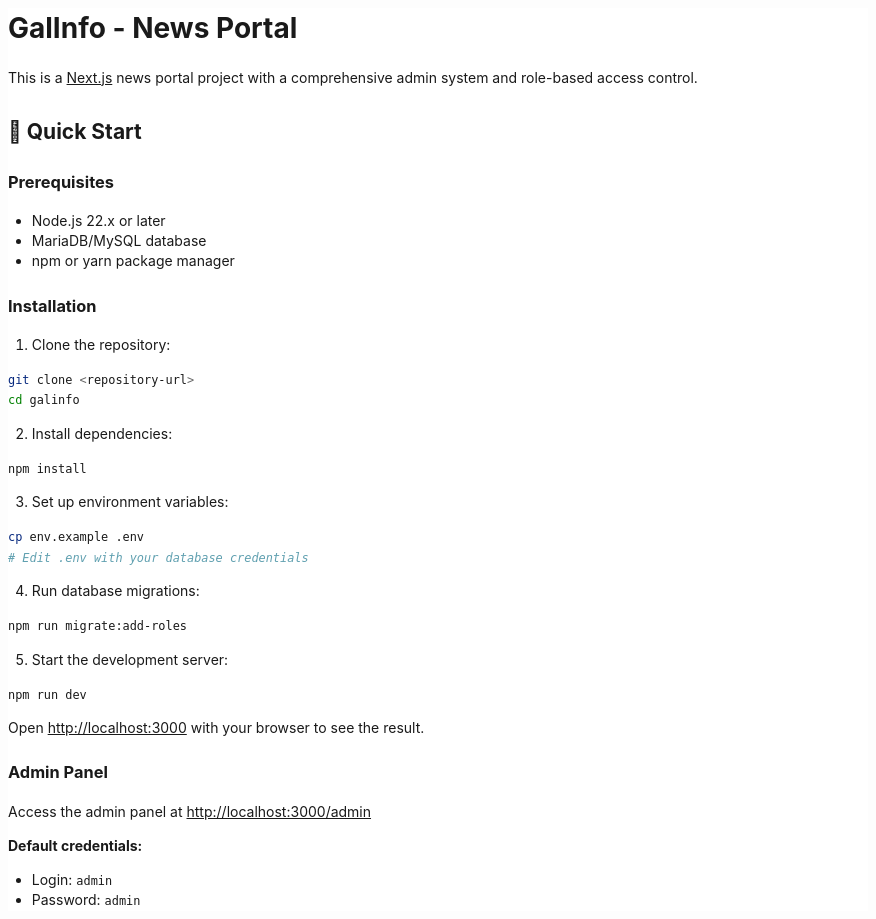 # GalInfo - News Portal

This is a [Next.js](https://nextjs.org) news portal project with a comprehensive admin system and role-based access control.

## 🚀 Quick Start

### Prerequisites

- Node.js 22.x or later
- MariaDB/MySQL database
- npm or yarn package manager

### Installation

1. Clone the repository:

```bash
git clone <repository-url>
cd galinfo
```

2. Install dependencies:

```bash
npm install
```

3. Set up environment variables:

```bash
cp env.example .env
# Edit .env with your database credentials
```

4. Run database migrations:

```bash
npm run migrate:add-roles
```

5. Start the development server:

```bash
npm run dev
```

Open [http://localhost:3000](http://localhost:3000) with your browser to see the result.

### Admin Panel

Access the admin panel at [http://localhost:3000/admin](http://localhost:3000/admin)

**Default credentials:**

- Login: `admin`
- Password: `admin`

-- -- --

(WORK REQUEST): Repeat the listing above exactly, with no pictures.

(ANSWER SECTION):
 # GalInfo - News Portal

This is a [Next.js](https://nextjs.org) news portal project with a comprehensive admin system and role-based access control.

## 🚀 Quick Start

### Prerequisites

- Node.js 22.x or later
- MariaDB/MySQL database
- npm or yarn package manager

### Installation

1. Clone the repository:

```bash
git clone <repository-url>
cd galinfo
```

2. Install dependencies:

```bash
npm install
```

3. Set up environment variables:

```bash
cp env.example .env
# Edit .env with your database credentials
```

4. Run database migrations:

```bash
npm run migrate:add-roles
```

5. Start the development server:

```bash
npm run dev
```

Open [http://localhost:3000](http://localhost:3000) with your browser to see the result.

### Admin Panel

Access the admin panel at [http://localhost:3000/admin](http://localhost:3000/admin)

**Default credentials:**

- Login: `admin`
- Password: `admin`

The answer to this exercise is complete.